**Passage to read**
= = = = =

Notice, however, that normalization destroys the natural scale of the metric. Repeating an experiment m times changes the metric \(g_{\mu \nu }\rightarrow m\,g_{\mu \nu }\), encoding the fact that more data allows us to better distinguish nearby parameter values. But this repetition does not change \(p_\mathrm {J}(\theta )\). We argued in [7] that this invariance is in fact an unattractive feature of Jeffreys prior. The scale of the metric is what captures the important difference between parameters we can measure well (length \(L=\int \sqrt{g_{\theta \theta }\,d\theta ^{2}}\gg 1\) in the Fisher metric) and parameters which we cannot measure at all (length \(L\ll 1\)).

Instead, the optimal prior \(p_\star (\theta )\) has a different invariance, towards the addition of extra irrelevant parameters. Adding extra irrelevant parameters increases the dimensionality of the manifold, and multiplies the volume form by the irrelevant volume. This extra factor, while by definition smaller than 1, can still vary by many orders of magnitude between different points in parameter space (say from \(10^{-3}\) to \(10^{-30}\)). Jeffreys prior, and its implied distribution p(x), is strongly affected by this. It effectively assumes that all parameter directions can be measured, because all are large in the limit \(m\rightarrow \infty \). But this is not true in most systems of interest to science. By contrast \(p_\star (\theta )\) ignores irrelevant directions, giving a distribution p(x) almost unchanged by their addition, or removal.

= = = = =

**Material provided**
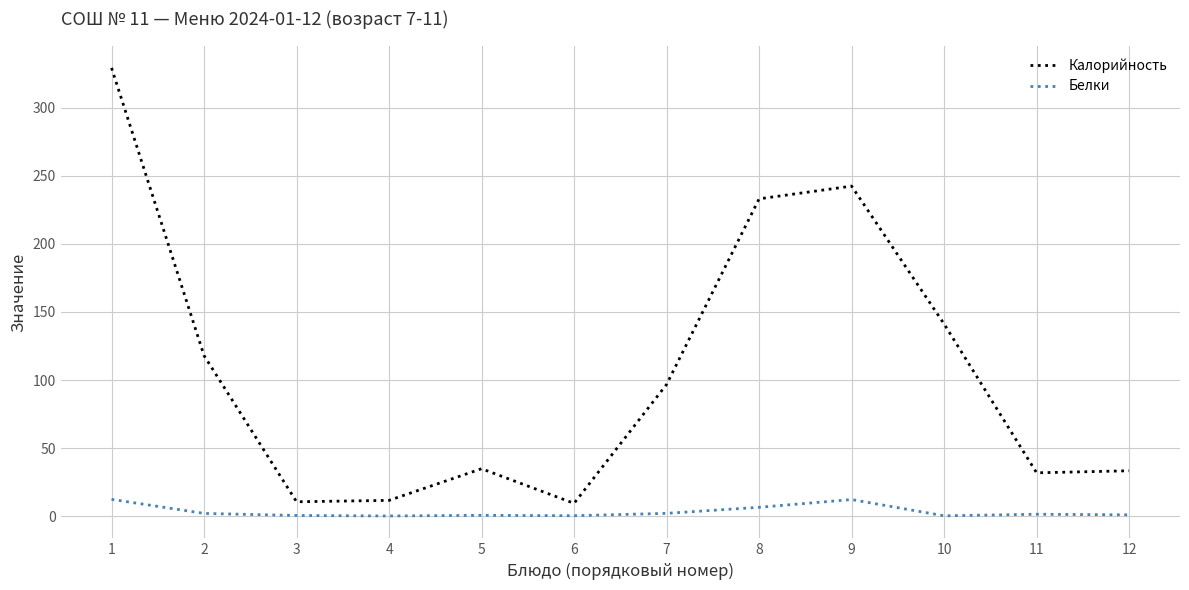

Count the number of categories in the chart.

12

= = = = =

**Job item A**
Rewrite the paragraph of the passage on Jeffreys prior that begins "Notice, however, that normalization" as a short bulleted list that keeps its main facts.
**Job item B**
List every probability distribution that the passage on Jeffreys prior refers to by a symbol. Give each symbol and what it stands for.

**Response area A**
- Normalization destroys the natural scale of the metric.
- Repeating an experiment m times multiplies the metric by m, which reflects that more data better distinguishes nearby parameter values. Jeffreys prior p_J(θ) does not change under this repetition.
- Reference [7] argues that this invariance is an unattractive feature of Jeffreys prior.
- The metric's scale is what separates parameters that can be measured well (Fisher-metric length L ≫ 1) from parameters that cannot be measured at all (L ≪ 1).

**Response area B**
- p_J(θ): Jeffreys prior
- p⋆(θ): the optimal prior
- p(x): the distribution implied by a prior